Order of investigations

Mr. Anglin also criticised the PAC for deciding to take on the investigation of the delay in financial reporting before it investigated reports of the auditor general that were issued much earlier.

‘They jumped ahead of a lot of important ones,’ he said, mentioning the Special Report of the Auditor General dealing with the financing arrangements of the Boatswain’s Beach/Turtle Farm project. That report was issued in July 2007.

‘They want to jump the gun because they believe [the auditor general’s report on financial reporting] makes them look bad and they want to look at that now so they can blame it on the civil servants.’

The PAC issued a statement after the auditor general’s report was released announcing it would commence witness calling on the matter in early September. Among those it mentioned will call are Chief Secretary George McCarthy, Financial Secretary Kenneth Jefferson, chief officers and chief financial officers.

‘Whilst the auditor general’s report paints a dismal picture, the PAC’s focus will be on solutions,’ last month’s statement said.

Mr. Anglin noted that the PAC will now investigate a matter that could reflect badly on the sitting government, and yet the chairmanship of the PAC will remain with Mr. Bodden.

Auditor General Dan Duguay said he was just notified of the coming PAC hearings last Thursday. When contacted Saturday, he commented on the order in which his reports are usually dealt with.

‘It’s been the practice to take them in chronological order in the past,’ he said. ‘But it’s up to the PAC to decide the timing of the reports and the order.’

Constitutional positions

Both the PPM and the United Democratic Party believe the PAC should have constitutional backing. However, they differ on a key point.

In its Revised Proposals for Constitutional Modernisation, the PPM states there should be two PAC committees when there is a change of government; one, of which the Opposition would have chairmanship and majority of members, to scrutinise the accounts and reports of the new government; and one, of which the new Government would have chairmanship and majority of members; to scrutinise the accounts and reports of the previous government.

‘That’s ludicrous,’ said Mr. Anglin of the PPM’s proposal. ‘Nowhere else in the Commonwealth do they have such an overly bureaucratic system. That’s a silly proposal.’

Mr. Anglin, who served as PAC chairman for four years under the previous administration, said the idea two PAC’s were necessary was not grounded in fact.

‘No PAC report is going to be issued unless all members have their say,’ he said. ‘No report on the Opposition, for instance, is going to go easy on the Opposition because all members have to agree with it.’

Mr. Anglin said when he served as PAC chairman there were plenty of times he had to reach compromises on language in the report so that everyone would agree.

He said the ‘nuclear bomb’ of any PAC would be to have a dissenting report.
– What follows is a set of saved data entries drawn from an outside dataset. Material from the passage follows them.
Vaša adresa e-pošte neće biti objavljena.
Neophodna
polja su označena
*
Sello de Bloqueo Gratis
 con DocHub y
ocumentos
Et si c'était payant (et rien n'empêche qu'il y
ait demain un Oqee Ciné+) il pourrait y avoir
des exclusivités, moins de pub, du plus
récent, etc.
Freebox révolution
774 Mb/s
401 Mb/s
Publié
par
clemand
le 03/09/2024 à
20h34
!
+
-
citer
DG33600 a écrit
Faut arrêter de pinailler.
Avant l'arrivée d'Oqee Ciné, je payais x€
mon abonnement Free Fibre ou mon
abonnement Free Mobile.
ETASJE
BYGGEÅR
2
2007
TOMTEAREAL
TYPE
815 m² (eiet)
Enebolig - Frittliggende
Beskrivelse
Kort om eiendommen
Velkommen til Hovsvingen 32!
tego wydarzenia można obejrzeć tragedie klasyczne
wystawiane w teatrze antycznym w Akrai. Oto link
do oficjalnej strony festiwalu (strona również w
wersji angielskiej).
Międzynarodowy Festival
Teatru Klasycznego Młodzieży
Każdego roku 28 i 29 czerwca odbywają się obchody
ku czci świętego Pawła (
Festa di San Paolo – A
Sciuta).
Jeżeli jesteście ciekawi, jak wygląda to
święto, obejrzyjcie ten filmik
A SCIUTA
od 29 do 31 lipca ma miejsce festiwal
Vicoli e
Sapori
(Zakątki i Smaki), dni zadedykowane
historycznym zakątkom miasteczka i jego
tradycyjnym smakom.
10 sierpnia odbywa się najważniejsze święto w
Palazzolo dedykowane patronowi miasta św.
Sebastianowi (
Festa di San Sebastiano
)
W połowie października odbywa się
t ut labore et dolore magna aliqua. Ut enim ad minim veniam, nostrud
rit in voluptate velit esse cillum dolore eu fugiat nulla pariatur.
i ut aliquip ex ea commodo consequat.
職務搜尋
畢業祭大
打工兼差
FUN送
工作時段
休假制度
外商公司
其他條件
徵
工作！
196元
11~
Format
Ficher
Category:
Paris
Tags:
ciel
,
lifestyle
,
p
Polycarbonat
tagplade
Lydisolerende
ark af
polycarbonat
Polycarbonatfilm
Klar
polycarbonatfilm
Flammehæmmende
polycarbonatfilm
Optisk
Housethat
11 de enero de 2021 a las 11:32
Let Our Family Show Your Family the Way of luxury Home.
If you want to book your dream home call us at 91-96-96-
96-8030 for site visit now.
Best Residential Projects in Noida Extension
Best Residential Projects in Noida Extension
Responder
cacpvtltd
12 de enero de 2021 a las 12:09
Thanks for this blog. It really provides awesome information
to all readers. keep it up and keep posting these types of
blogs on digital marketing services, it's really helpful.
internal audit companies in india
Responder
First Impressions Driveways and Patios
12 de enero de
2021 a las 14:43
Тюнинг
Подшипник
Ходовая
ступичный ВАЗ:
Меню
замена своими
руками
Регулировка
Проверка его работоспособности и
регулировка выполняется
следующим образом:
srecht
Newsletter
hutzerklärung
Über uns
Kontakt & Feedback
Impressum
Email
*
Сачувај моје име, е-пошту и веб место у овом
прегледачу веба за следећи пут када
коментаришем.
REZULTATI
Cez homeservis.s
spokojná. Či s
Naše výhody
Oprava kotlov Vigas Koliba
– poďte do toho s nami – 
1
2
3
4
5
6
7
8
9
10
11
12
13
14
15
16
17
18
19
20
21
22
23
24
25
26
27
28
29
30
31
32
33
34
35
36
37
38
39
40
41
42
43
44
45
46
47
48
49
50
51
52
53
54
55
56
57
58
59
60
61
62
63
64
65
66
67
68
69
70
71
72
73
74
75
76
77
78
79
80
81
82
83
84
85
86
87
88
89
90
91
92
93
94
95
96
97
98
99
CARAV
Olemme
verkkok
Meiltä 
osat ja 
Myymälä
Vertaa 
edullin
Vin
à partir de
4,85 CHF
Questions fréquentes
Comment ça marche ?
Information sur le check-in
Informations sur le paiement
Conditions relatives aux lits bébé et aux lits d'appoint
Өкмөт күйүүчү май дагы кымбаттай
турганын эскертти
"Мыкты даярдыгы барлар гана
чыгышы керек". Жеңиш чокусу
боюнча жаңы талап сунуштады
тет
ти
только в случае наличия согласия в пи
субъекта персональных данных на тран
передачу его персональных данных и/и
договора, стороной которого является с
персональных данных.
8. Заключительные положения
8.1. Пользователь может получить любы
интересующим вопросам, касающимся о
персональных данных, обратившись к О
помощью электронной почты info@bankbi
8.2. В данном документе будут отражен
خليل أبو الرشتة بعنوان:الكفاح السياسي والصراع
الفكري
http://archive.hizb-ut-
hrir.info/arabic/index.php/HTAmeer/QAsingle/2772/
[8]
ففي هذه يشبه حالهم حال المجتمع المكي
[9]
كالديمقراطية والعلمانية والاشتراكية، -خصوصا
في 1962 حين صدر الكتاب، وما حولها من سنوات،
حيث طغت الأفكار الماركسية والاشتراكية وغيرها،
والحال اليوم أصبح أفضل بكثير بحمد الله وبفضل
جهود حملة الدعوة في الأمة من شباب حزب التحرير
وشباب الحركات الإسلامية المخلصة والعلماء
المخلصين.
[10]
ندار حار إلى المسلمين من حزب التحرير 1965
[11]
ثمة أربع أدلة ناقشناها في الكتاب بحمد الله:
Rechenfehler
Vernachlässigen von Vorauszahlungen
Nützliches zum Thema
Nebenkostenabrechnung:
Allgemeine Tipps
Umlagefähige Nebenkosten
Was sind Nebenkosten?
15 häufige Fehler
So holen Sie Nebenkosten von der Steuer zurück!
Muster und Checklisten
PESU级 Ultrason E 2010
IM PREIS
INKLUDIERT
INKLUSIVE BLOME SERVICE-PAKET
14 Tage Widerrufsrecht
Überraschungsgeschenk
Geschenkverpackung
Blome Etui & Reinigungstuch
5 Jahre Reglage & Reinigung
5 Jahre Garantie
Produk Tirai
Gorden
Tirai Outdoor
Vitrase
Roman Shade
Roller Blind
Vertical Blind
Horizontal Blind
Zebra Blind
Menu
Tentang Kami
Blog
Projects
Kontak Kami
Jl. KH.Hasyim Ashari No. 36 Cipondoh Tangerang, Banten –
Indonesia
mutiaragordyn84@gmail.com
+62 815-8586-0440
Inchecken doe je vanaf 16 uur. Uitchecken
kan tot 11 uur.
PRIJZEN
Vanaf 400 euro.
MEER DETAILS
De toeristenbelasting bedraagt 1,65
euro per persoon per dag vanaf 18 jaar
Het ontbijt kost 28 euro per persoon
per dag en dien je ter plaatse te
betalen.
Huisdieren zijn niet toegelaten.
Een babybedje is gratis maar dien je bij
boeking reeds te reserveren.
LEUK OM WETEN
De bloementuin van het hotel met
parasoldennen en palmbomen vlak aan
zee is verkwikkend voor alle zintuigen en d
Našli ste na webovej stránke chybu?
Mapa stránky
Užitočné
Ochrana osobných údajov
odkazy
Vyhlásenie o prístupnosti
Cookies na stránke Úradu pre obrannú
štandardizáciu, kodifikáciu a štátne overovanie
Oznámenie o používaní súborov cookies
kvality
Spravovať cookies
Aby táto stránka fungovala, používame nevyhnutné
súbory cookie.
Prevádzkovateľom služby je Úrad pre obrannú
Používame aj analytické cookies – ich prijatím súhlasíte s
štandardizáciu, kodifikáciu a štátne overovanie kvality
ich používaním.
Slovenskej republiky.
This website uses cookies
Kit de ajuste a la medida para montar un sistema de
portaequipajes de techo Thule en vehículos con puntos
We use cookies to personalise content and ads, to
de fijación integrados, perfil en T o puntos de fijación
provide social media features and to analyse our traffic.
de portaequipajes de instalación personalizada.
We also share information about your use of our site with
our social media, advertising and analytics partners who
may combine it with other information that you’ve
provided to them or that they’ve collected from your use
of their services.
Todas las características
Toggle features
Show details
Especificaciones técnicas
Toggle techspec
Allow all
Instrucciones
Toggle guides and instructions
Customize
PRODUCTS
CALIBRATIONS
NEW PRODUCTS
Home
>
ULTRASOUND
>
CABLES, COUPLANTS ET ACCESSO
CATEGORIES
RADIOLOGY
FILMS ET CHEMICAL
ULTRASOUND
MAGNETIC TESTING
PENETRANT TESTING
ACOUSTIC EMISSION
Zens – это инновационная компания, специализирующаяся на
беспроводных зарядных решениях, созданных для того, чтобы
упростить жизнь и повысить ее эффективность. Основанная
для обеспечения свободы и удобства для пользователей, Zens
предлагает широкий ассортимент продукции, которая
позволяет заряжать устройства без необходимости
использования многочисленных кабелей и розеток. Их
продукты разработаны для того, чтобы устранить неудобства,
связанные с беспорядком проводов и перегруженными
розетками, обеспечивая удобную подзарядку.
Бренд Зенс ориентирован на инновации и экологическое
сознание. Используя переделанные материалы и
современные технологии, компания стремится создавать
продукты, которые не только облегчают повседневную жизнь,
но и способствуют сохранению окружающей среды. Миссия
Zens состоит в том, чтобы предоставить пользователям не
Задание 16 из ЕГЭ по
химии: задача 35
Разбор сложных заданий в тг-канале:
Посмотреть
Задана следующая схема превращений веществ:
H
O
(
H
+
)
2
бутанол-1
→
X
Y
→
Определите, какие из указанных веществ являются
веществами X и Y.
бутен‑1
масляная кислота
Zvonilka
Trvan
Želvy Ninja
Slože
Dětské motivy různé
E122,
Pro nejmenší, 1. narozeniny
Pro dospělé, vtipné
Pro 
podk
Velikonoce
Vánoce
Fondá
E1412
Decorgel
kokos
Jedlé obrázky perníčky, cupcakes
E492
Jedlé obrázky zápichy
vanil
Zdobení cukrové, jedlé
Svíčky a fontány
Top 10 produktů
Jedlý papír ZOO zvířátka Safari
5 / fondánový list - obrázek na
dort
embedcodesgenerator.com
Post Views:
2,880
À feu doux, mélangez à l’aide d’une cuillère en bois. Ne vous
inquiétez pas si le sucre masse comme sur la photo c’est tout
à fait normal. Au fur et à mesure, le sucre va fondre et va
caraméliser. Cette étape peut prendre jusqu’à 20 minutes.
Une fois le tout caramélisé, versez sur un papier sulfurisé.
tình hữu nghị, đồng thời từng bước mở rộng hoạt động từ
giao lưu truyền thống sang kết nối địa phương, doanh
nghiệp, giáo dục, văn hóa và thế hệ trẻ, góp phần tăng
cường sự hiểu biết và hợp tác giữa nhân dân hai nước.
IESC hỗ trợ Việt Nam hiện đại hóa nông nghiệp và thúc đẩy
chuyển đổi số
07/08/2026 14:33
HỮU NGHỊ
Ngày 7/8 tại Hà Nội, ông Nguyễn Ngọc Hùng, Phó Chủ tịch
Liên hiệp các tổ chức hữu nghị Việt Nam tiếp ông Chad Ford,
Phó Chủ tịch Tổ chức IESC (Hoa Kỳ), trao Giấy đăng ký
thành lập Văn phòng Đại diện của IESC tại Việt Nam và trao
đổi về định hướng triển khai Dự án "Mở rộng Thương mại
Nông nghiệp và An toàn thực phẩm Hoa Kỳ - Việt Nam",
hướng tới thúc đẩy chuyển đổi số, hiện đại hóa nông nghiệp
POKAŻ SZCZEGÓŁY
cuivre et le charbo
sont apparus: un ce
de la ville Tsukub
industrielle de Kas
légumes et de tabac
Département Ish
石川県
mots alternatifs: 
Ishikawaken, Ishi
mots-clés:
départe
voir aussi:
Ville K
‘[The PPM’s] argument holds no water,’ he said. ‘They’re taking advantage of the fact that the public doesn’t really understand the intricacies of the system.’

‘The way [the PPM] explains it, people say ‘yes, that sounds reasonable’, but they don’t understand how the system really works.

‘The truth is there is no reason why there shouldn’t have been a change in the [PAC] chairmanship.’

UDP position

During its Constitution consultation meeting last Wednesday at Mary Miller Hall, the topic of the PAC came up and Leader of the Opposition McKeeva Bush made the UDP’s views clear.

‘We want the PAC to be in the constitution and the Leader of the Opposition or his designate to be the chairman, as is customary in the Commonwealth,’ Mr. Bush said. ‘We also want the auditor general to report to the PAC, as is customary in the Commonwealth.’

Although the Opposition members at the meeting – Mr. Bush, Mr. Anglin and West Bay MLA Cline Glidden Jr. – generally agreed that PAC meetings should be held in public and agreed with a constitutional provision saying so, Mr. Anglin said there could arise matters of national security or sub judicy that would necessitate testimony being held in camera.